Его роль можно было сравнить с ролью Гомера для Греции (с той только разницей, что реальность Гомера не доказана по сию пору). Про Бояна, “певца старого времени”, говорили многие, даже несмотря на то, что до наших времен дожила лишь слава о певце-сказителе, а вот ни одного его произведения не сохранилось; но реальное доказательство существования “вещего Бояна” обнаружилось относительно недавно. Ученые расчищали росписи Софийского собора в Киеве и наткнулись на древнюю надпись, согласно которой Мария Мстиславовна, супруга князя Всеволода, купила всю Боянову землю и заплатила за нее 700 гривен, причем одна десятая часть этой суммы, “церковная десятина”, внесена была собольими мехами. Землю продала вдова Бояна и вырученная сумма, надо сказать, была равна годовому доходу нескольких городов. Где именно находилась эта земля, историки так с точностью и не дознались.

ДАННЫЕ ДЛЯ ПРОВЕРКИ →
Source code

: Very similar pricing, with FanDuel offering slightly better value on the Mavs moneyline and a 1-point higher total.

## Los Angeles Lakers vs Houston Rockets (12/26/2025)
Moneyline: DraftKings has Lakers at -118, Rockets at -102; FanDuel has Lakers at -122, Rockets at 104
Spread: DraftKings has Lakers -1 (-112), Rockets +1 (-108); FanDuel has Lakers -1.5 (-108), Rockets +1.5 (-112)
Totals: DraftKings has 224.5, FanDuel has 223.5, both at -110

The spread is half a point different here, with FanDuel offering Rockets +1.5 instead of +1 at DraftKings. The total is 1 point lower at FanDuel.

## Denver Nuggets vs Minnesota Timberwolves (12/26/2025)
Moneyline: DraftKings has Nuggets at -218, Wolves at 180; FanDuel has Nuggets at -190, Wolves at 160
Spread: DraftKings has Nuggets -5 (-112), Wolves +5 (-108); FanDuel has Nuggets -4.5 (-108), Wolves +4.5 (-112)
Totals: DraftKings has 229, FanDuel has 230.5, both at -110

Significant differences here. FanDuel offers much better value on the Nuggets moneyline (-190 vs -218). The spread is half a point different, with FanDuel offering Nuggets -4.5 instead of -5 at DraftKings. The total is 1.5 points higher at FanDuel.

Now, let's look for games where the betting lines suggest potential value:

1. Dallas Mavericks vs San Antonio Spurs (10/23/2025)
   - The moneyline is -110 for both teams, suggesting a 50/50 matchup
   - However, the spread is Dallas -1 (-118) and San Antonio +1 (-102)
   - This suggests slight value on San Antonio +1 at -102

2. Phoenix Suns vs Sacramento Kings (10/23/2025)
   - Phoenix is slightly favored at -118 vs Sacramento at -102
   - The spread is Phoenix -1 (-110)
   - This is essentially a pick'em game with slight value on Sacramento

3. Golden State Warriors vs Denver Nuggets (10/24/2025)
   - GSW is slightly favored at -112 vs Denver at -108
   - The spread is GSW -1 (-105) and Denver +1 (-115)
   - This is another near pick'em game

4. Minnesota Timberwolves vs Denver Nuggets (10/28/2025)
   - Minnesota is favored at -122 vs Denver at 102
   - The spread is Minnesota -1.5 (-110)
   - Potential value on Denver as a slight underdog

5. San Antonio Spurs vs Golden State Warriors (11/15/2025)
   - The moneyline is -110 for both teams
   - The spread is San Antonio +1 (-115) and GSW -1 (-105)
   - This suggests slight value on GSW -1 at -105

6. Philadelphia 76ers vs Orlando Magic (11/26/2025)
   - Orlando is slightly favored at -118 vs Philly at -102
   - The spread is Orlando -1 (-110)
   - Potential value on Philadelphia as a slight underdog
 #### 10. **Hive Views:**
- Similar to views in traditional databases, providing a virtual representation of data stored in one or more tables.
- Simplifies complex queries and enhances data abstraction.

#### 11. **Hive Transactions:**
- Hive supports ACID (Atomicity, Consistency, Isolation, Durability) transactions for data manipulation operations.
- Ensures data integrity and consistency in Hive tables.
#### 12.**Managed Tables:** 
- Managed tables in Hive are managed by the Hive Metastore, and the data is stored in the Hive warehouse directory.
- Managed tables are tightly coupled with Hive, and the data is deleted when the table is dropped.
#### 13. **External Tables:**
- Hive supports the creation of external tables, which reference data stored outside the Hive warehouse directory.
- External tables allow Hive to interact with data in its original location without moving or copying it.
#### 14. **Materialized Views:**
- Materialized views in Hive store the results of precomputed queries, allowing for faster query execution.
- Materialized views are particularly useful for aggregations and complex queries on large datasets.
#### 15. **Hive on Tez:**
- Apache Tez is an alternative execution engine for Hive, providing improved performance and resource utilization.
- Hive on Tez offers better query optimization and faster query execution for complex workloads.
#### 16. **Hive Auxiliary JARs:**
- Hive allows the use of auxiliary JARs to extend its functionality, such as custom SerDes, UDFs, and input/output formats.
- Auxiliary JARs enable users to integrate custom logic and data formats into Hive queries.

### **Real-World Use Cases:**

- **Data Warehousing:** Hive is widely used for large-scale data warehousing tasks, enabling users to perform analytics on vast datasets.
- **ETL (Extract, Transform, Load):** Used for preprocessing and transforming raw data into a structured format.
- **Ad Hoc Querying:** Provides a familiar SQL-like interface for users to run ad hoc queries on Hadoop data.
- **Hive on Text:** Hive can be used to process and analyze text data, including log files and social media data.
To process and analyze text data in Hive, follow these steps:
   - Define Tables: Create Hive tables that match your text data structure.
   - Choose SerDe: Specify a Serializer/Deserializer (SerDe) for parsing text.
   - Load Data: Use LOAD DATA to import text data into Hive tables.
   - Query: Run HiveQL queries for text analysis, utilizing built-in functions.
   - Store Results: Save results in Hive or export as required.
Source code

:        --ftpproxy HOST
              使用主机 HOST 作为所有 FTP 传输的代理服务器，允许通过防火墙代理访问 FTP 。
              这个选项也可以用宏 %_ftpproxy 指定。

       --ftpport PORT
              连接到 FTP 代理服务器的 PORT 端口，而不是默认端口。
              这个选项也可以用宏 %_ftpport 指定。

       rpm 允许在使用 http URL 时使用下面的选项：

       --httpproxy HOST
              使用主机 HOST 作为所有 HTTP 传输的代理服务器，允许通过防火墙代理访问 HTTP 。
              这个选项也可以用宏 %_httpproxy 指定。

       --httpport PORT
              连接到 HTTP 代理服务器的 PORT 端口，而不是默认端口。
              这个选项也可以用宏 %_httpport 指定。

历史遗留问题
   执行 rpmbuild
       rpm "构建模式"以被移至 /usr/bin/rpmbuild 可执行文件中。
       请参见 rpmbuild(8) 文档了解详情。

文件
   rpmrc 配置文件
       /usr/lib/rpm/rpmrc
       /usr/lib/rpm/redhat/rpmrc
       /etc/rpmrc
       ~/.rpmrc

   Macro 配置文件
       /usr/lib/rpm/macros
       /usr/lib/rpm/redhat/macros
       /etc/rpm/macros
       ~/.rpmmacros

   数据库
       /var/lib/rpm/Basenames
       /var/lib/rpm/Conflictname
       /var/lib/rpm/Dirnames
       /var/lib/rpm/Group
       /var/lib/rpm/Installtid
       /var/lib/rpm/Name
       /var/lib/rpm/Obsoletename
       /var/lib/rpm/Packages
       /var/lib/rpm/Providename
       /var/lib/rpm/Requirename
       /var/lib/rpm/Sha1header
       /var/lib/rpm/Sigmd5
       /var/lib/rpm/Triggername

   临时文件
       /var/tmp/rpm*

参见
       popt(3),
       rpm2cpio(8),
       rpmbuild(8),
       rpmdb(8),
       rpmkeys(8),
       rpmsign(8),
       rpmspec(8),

ЗАДАНИЕ → Продолжите текст о певце Бояне, начав сразу после его последнего предложения.

ОЖИДАЕМЫЙ ОТВЕТ →
По мнению Тихонова Боян был “хотью” - близким другом князя Олега Гореславоваича, современники считали певца прямым наследником языческого бога Велеса. Судя по тому как старательно его воспевает безвестный автор “Слова о полку Игореве”, Боян считался своего рода авторитетом в деле стихотворчества. Сочинял он “Песни славы” русским князьям, т.н. былины - их исполнение сопровождалось игрой на гуслях (что многие оспаривают, утверждая, что в те времена были иные музыкальные приспособления). В каком-то смысле он был придворным поэтом, но так же Боян вполне мог быть и воином, и крупным феодалом (что, впрочем не противоречило истине, ведь и теперь поэты и художники, близкие к власть имущим, далеко не бедны). Умер Боян в начале XII века и предположительно похоронен в Киевских пещерах.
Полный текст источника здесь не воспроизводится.